Through its partnership with Footnote.com, the National Archives and Records Administration (NARA) and FamilySearch, Footnote.com has worked together to prepare, scan, index and now publish these highly popular original documents. "These are one of the most heavily used series of original records at the National Archives," said James Hastings, NARA Director of Access Programs.
Having never been microfilmed before, the Civil War Pension Files were previously accessible only at the National Archives in Washington, DC. Now, through this project, anyone can access these records via the internet exclusively on Footnote.com.
"The significance to family historians is obvious," says Cynthia Fox, a NARA Deputy Director. "However, these records offer much to the scholarly community as well. They document the lives of common Americans; people who rarely left journals or collections of letters. They often tell the life stories of people whose daily lives would otherwise be undocumented. Having these records online opens this virtually untapped resource for the study of social history in new and exciting ways."

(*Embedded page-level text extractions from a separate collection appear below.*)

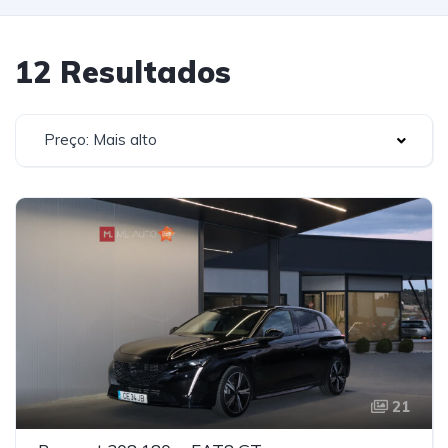
12 Resultados
Preço: Mais alto
21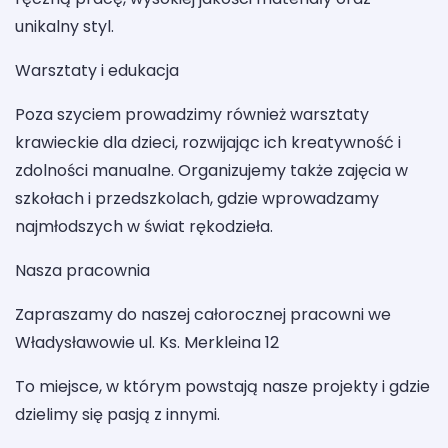
unikalny styl.
Warsztaty i edukacja
Poza szyciem prowadzimy również warsztaty
krawieckie dla dzieci, rozwijając ich kreatywność i
zdolności manualne. Organizujemy także zajęcia w
szkołach i przedszkolach, gdzie wprowadzamy
najmłodszych w świat rękodzieła.
Nasza pracownia
Zapraszamy do naszej całorocznej pracowni we
Władysławowie ul. Ks. Merkleina 12
To miejsce, w którym powstają nasze projekty i gdzie
dzielimy się pasją z innymi.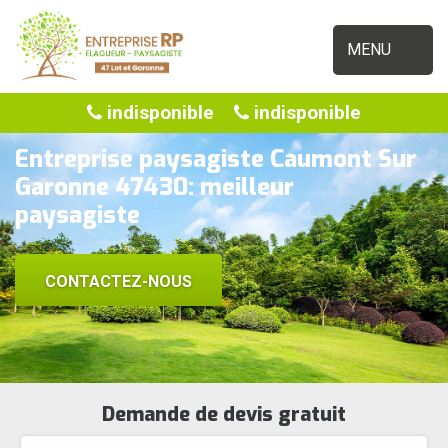
MENU
indisponible
indisponible
Entreprise paysagiste Caumont Sur
Garonne 47430: meilleur
paysagiste
CONTACTEZ-NOUS
Demande de devis gratuit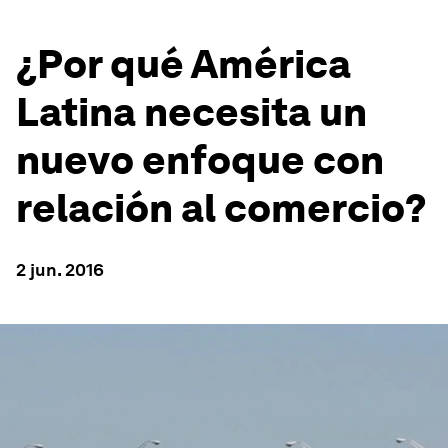
¿Por qué América
Latina necesita un
nuevo enfoque con
relación al comercio?
2 jun. 2016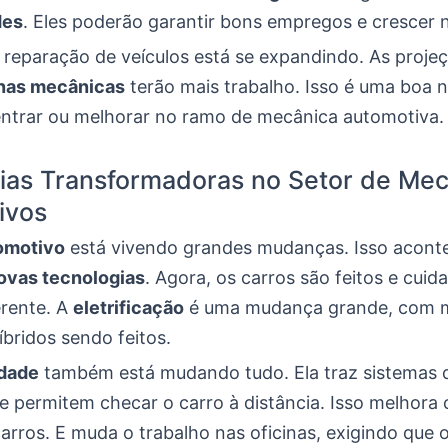
des
. Eles poderão garantir bons empregos e crescer n
reparação de veículos está se expandindo. As proje
inas mecânicas
terão mais trabalho. Isso é uma boa n
ntrar ou melhorar no ramo de mecânica automotiva.
ias Transformadoras no Setor de Mec
ivos
omotivo
está vivendo grandes mudanças. Isso acont
ovas tecnologias
. Agora, os carros são feitos e cuid
erente. A
eletrificação
é uma mudança grande, com m
híbridos sendo feitos.
idade
também está mudando tudo. Ela traz sistemas 
 e permitem checar o carro à distância. Isso melhora
rros. E muda o trabalho nas oficinas, exigindo que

Footnote.com has additional paper-to-digital projects to the site including:
• The Southern Claims Commission
• WWII & Vietnam War Photos
• Homestead Records
"It's crucial to preserve this information and make it available on the internet where more people can interact with these records," explains Russ Wilding, CEO of Footnote.com. "At Footnote.com we believe it's all about people connecting with history in a unique way and our goal is to make sure we provide the best content to help make that connection."
Footnote.com now features over 45 million records ranging from the time of the Pilgrims and the Revolutionary War to the Vietnam War. Millions of documents are added every month with increasing numbers of people adding their own piece of history to the Footnote.com site through photos, documents, letters and stories.